## EXERCISE INSTRUCTIONS
Reproduce the text of every entry below word for word, leaving out the pictures.

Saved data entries
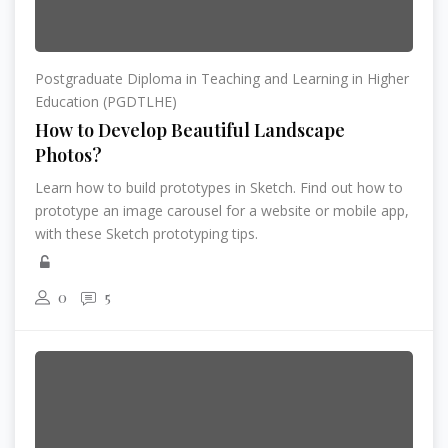
Postgraduate Diploma in Teaching and Learning in Higher
Education (PGDTLHE)
How to Develop Beautiful Landscape
Photos?
Learn how to build prototypes in Sketch. Find out how to
prototype an image carousel for a website or mobile app,
with these Sketch prototyping tips.
0
5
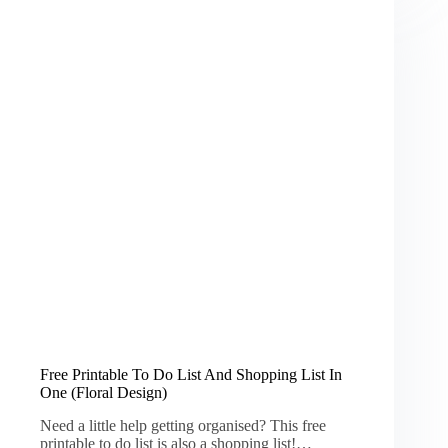
Free Printable To Do List And Shopping List In
One (Floral Design)
Need a little help getting organised? This free
printable to do list is also a shopping list!…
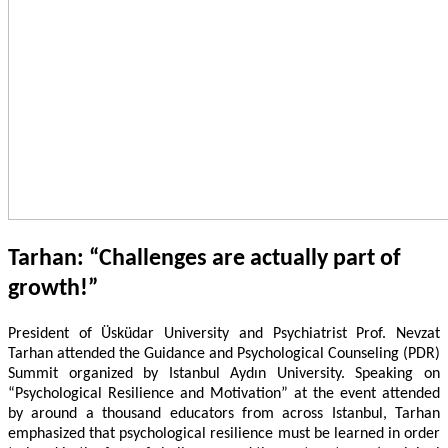
Tarhan: “Challenges are actually part of
growth!”
President of Üsküdar University and Psychiatrist Prof. Nevzat
Tarhan attended the Guidance and Psychological Counseling (PDR)
Summit organized by Istanbul Aydın University. Speaking on
“Psychological Resilience and Motivation” at the event attended
by around a thousand educators from across Istanbul, Tarhan
emphasized that psychological resilience must be learned in order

## ANSWER TO THIS TASK
Postgraduate Diploma in Teaching and Learning in Higher
Education (PGDTLHE)
How to Develop Beautiful Landscape
Photos?
Learn how to build prototypes in Sketch. Find out how to
prototype an image carousel for a website or mobile app,
with these Sketch prototyping tips.
0
5
Free Printable To Do List And Shopping List In
One (Floral Design)
Need a little help getting organised? This free
printable to do list is also a shopping list!…
Tarhan: “Challenges are actually part of
growth!”
President of Üsküdar University and Psychiatrist Prof. Nevzat
Tarhan attended the Guidance and Psychological Counseling (PDR)
Summit organized by Istanbul Aydın University. Speaking on
“Psychological Resilience and Motivation” at the event attended
by around a thousand educators from across Istanbul, Tarhan
emphasized that psychological resilience must be learned in order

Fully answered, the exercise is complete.